[erlang-questions] +swt very_low doesn't seem to avoid schedulers getting

Thu Oct 18 20:13:00 CEST 2012

On 10/16/2012 06:20 AM, Scott Lystig Fritchie wrote:
> Rickard Green <rickard@REDACTED> wrote:
>
> rg> This is very much expected. Since you have work that can load 2
> rg> schedulers full time and shuts down all but one, the run-queue will
> rg> grow. When you later release all schedulers, there will be lots of
> rg> work to pick from.
>
> Hi, Rickard.  Sorry I didn't reply earlier ... Basho kept me busy with
> an all-hands meeting and conference out in San Francisco.
>
> Perhaps I wasn't all that clear about the problem that I saw and that
> several other customers have witnessed.
>
> 1. One node in a Riak cluster is consuming significantly lower CPU than
>     the other nodes in the cluster.  The imbalance is not due to
>     application layer workload imbalance, as far as we can tell.  (In the
>     case that I personally witnessed, it was a lab environment with an
>     artificial & deterministic load generator talking to all Riak nodes
>     equally (or trying very hard to)).
>
> 2. As soon as we do one of two things, the CPU imbalance disappears:
>      a. Restart the Riak app on the slow node.
>      b. Use the erlang:system_flag(schedulers_online, 1) hack and then
>         back to 8 using the same BIF.
>
> In situations described by customers, this seems to happen after a day
> or more of load, where the peak workload is substantially higher than
> off-peak workload.  In the lab environment that I witnessed, the load
> generators were cycling through 100%-off and 100%-on states.
>
> rg> This compaction of load onto fewer schedulers is there in order to
> rg> reduce communication overhead when there aren't enough work to fully
> rg> utilize all schedulers. The performance gain of this compaction
> rg> depends on the hardware.
>
> What you describe seeems to be exactly what's happening ... except that
> when input workload rises again, the idled schedulers aren't waking up,
> ever.  Or we force them to wake up with the system_flag() BIF.
>
> rg> We have gotten reports about problems with this functionality, but
> rg> we have not found any bugs in this functionality. We have only found
> rg> that it behaves as expected. That is, if more schedulers aren't
> rg> woken this is due to not enough accumulated overload. The +swt
> rg> switch was introduced in order to give the user the possibility do
> rg> define what is enough overload for his or her taste.
>
> Hrm, well, we've seen it both with "+swt very_low" and without any +swt
> flag at all.  And it's extremely irritating.  :-)
>

I can of course not guarantee that there isn't a hard to find bug here, 
but based on previous experience of similar situations and actually 
having tried hard to find a bug here, my guess is still that there 
actually are not appearing much more work for schedulers to do, and that 
this is the reason to why no more schedulers are woken up. The reason 
for this is more or less impossible for me to guess, since I don't know 
the implementation of your application.

My recommendation is to try out the "+sws proposal +swt very_low" combo 
in R15B02.

> What info would you need gathered from the field when this bugaboo
> strikes next time?
>

Currently, one needs to hack the emulator in order to pull out the most 
important information, and, unfortunately, I don't have the time to do this.

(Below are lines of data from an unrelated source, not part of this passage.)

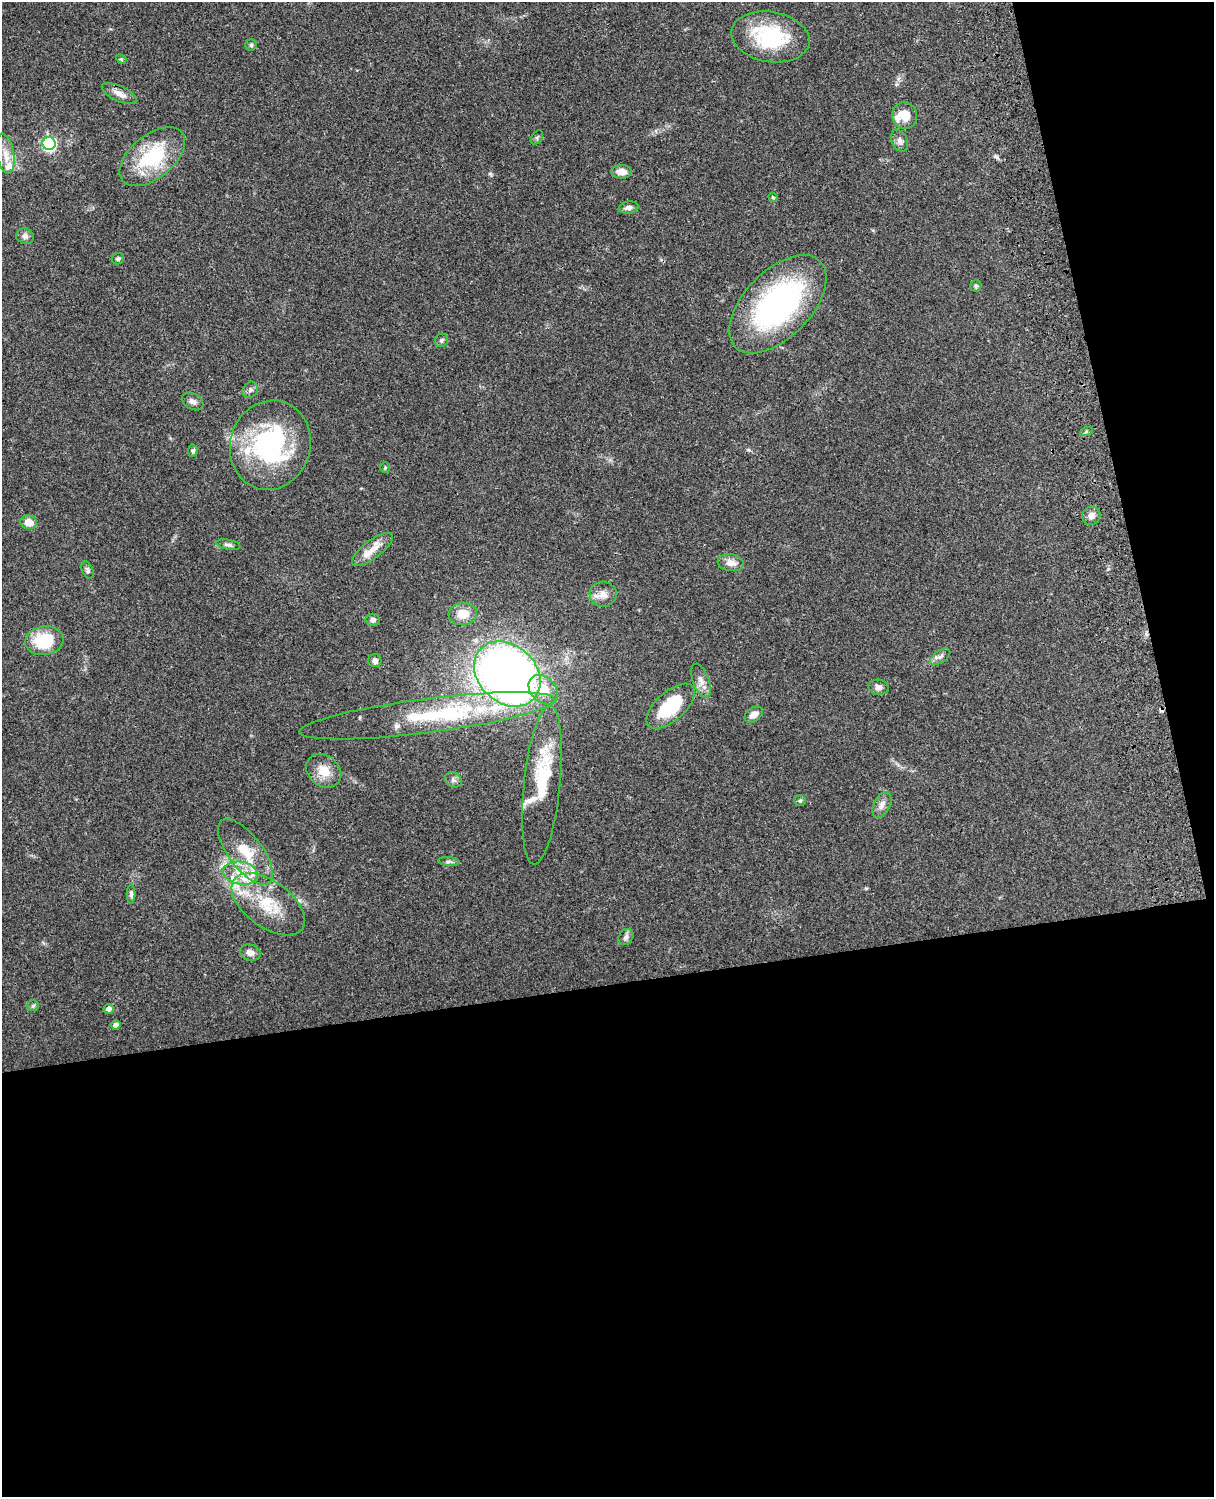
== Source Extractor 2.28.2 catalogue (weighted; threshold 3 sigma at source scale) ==
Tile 12 of 4 x 3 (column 4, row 3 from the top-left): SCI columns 3755-4966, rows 164-1658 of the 5088 x 4926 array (HDU 1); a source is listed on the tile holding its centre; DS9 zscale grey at full resolution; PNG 1216 x 1499 px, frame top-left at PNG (2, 2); each listed source drawn as its Kron ellipse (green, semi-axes under 4 px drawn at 4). Shown black and unused: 39% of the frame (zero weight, under 3 of 4 exposures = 6% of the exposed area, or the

However, you can call "statistics(run_queues)" (note that the argument 
should be 'run_queues', and not 'run_queue') repeatedly, say once every 
100 ms (perhaps even more frequent than this) for say 10 seconds when 
the system is in this state . That information will at least give us a 
good hunch of what is going on. statistics(run_queues) returns a tuple 
containing the run queue length of each run queue as elements.

Regards,
Rickard
-- 
Rickard Green, Erlang/OTP, Ericsson AB.